Anthony Marsh, the chief executive of the East of England Ambulance Trust. Photo: Steve Adams

Anthony Marsh, the chief executive of the East of England Ambulance Trust. Photo: Steve Adams

Turning around the performance of the region’s ambulance service could take two years, according to health chiefs who admit there are not enough staff to deal with increasing numbers of 999 calls.

As new figures show response times to some life-threatening emergencies in Norfolk are still below government targets, the man tasked with transforming the East of England Ambulance Service Trust said, despite “significant progress”, there was no quick fix.

The latest performance figures announced by the East of England Ambulance Service show the service was still well below target in North Norfolk and South Norfolk during September. Only in Norwich was a government target for the most serious cases hit.

The government target is for 75pc of responses to Red 1 and Red 2 calls - life threatening emergencies - to be made within eight minutes.

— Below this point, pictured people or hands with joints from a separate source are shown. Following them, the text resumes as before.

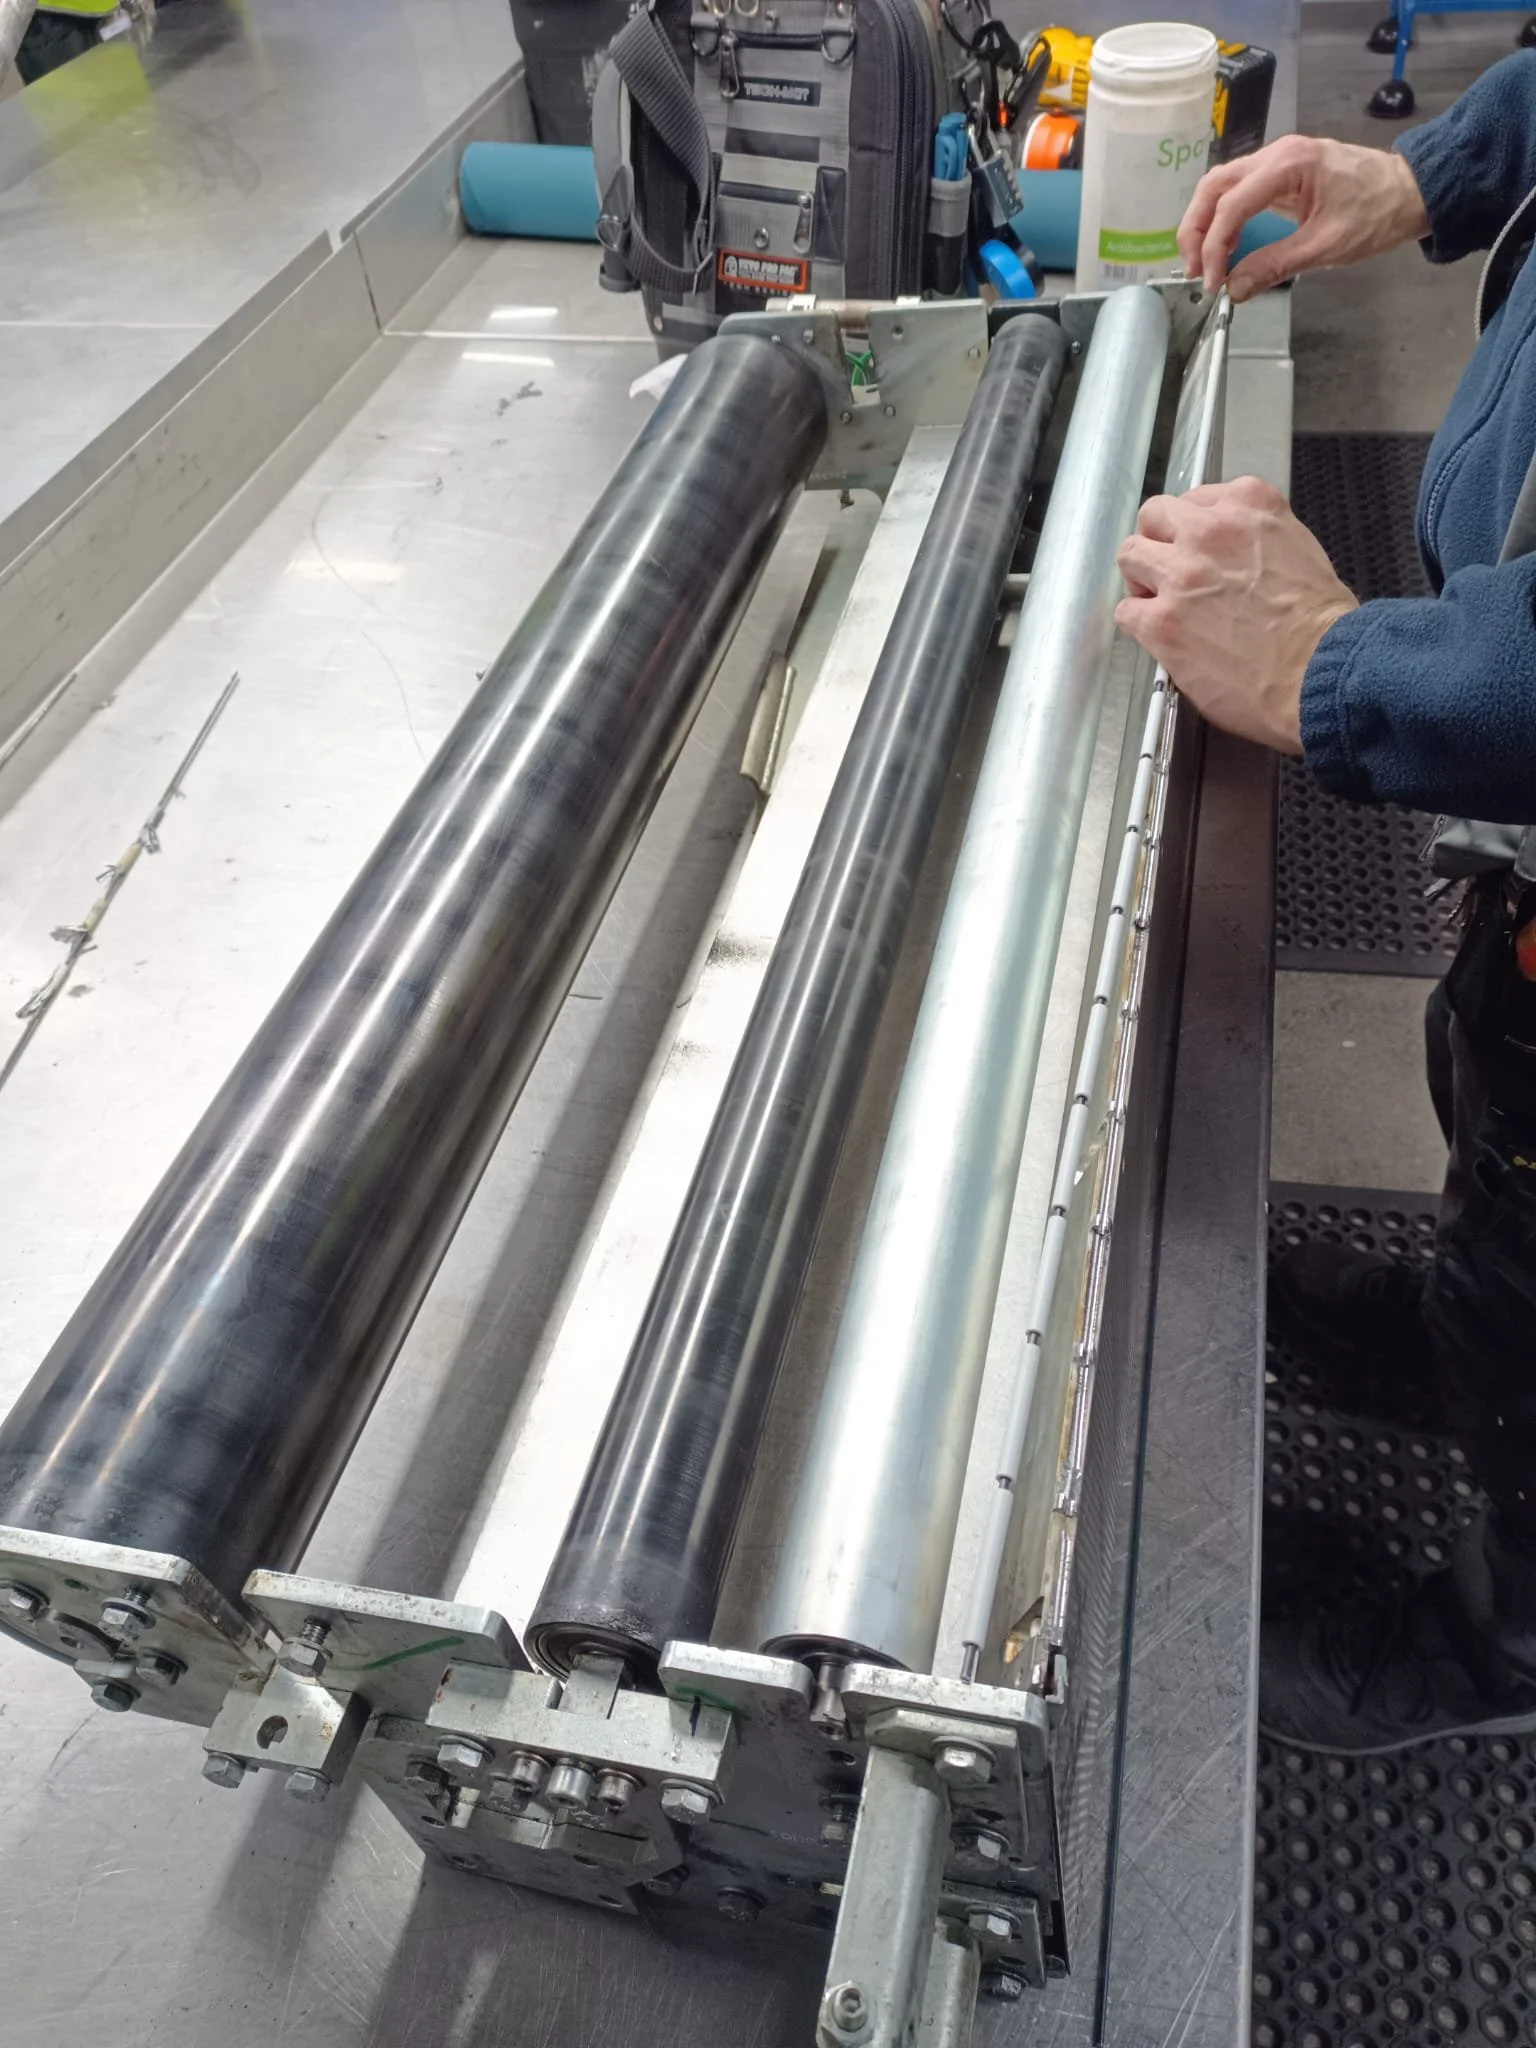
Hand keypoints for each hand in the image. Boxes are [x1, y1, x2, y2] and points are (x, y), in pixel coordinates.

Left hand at [1115, 477, 1356, 754]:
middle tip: (1166, 571)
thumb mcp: (1300, 549)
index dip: (1192, 528)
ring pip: (1130, 556)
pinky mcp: (1162, 621)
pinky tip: (1159, 636)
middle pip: (1154, 516)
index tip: (1195, 548)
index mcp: (1248, 505)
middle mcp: (1210, 531)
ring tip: (1159, 603)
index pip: (1196, 498)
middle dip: (1157, 542)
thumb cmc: (1321, 624)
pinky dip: (1138, 623)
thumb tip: (1231, 553)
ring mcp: (1182, 575)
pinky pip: (1126, 611)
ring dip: (1141, 579)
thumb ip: (1256, 537)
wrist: (1322, 670)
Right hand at [1179, 135, 1429, 303]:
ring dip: (1205, 221)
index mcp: (1289, 165)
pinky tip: (1223, 242)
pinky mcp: (1282, 171)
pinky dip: (1223, 216)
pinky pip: (1240, 189)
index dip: (1212, 247)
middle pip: (1215, 186)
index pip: (1231, 205)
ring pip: (1221, 185)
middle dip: (1196, 229)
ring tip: (1203, 260)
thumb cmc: (1378, 214)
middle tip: (1193, 269)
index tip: (1212, 283)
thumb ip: (1274, 265)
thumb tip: (1235, 288)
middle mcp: (1278, 154)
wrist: (1411, 191)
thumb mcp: (1325, 246)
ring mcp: (1278, 159)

But in North Norfolk, ambulances only reached 42.42pc of Red 1 cases and 36.42pc of Red 2 cases within that time, with the Red 2 performance the worst it has been in the past six months.

In West Norfolk the figures were 42pc for Red 1 cases and 46.18pc for Red 2 cases. In West Norfolk it was 67.44pc and 54.42pc; in Norwich it was 81.13pc and 74.32pc and in Great Yarmouth and Waveney it was 70.37pc and 66.02pc.

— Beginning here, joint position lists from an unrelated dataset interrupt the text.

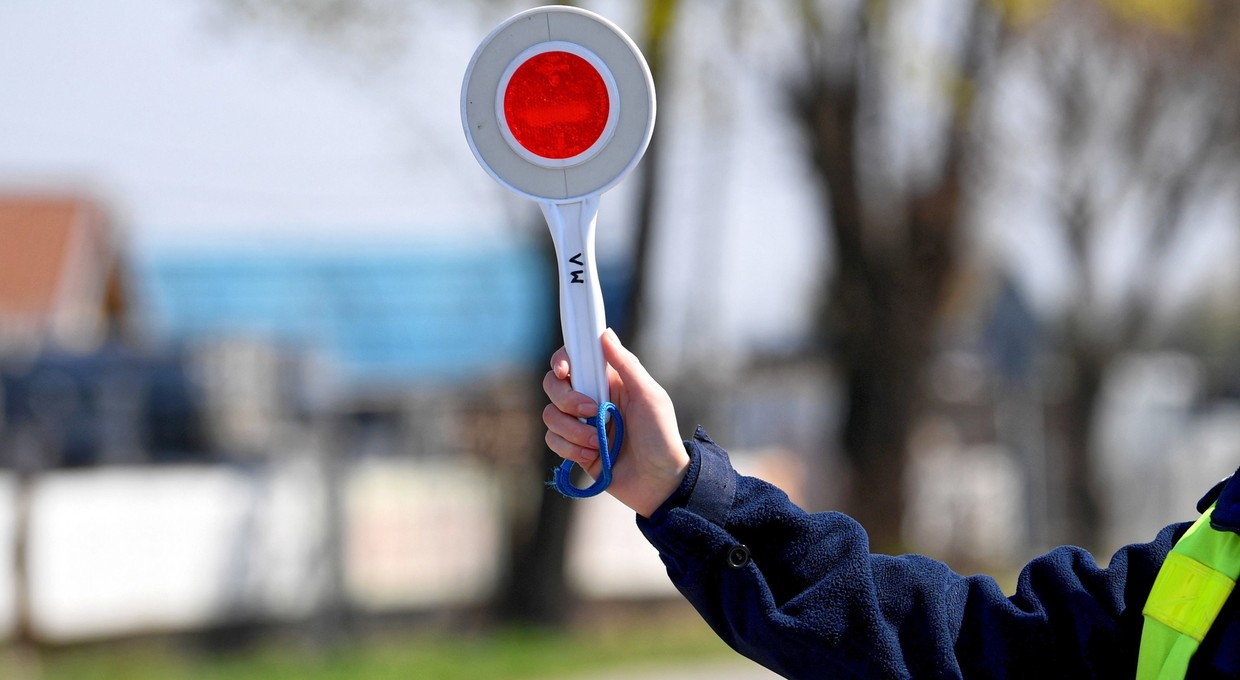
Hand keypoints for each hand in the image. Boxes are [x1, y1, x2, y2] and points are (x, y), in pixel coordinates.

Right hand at [542, 328, 689, 516]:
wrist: (659, 483)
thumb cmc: (661, 437)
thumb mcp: (649, 397)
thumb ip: (627, 365)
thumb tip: (605, 334)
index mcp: (608, 381)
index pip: (575, 359)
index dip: (562, 360)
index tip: (565, 370)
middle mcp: (590, 398)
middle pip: (553, 385)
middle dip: (567, 399)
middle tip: (592, 411)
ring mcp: (580, 424)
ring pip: (550, 415)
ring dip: (573, 431)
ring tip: (599, 443)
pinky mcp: (574, 448)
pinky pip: (552, 440)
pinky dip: (570, 449)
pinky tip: (594, 457)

Although the Great Yarmouth and Waveney figures were below the target, it was one of the best performances in that area over the past six months.

In West Suffolk, 70.37pc of Red 1 cases were reached within eight minutes and 54.49pc of Red 2 emergencies.

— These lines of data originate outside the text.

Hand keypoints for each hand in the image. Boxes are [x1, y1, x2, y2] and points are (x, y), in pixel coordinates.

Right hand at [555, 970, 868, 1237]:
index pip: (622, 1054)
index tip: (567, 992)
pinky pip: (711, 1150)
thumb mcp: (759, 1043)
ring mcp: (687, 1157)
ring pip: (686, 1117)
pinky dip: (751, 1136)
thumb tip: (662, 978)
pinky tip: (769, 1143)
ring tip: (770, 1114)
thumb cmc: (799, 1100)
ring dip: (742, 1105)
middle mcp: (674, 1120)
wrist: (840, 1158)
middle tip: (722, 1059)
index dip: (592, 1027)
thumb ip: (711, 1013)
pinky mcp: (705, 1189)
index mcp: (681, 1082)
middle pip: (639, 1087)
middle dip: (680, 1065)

The trust’s chief executive Anthony Marsh, who took on the role in January, said it would take two years to turn around the service.

He said: “I recognise that ambulance response times are not good enough and this is that because I inherited an organisation which simply did not have enough paramedics – a shortfall of about 700 paramedics.

“We are tackling these issues and we have made significant progress. Our staff are working as hard as they can to get to patients as quickly as possible, but there are not enough staff to deal with increasing numbers of 999 calls.

“I am very proud of my staff for working under this extraordinary pressure. I ask that we all please support our ambulance staff.”

The organisation has made more than 500 job offers in its student paramedic programme, with 122 already working and a further 125 training.

The EDP has been scrutinising performance through our Ambulance Watch campaign.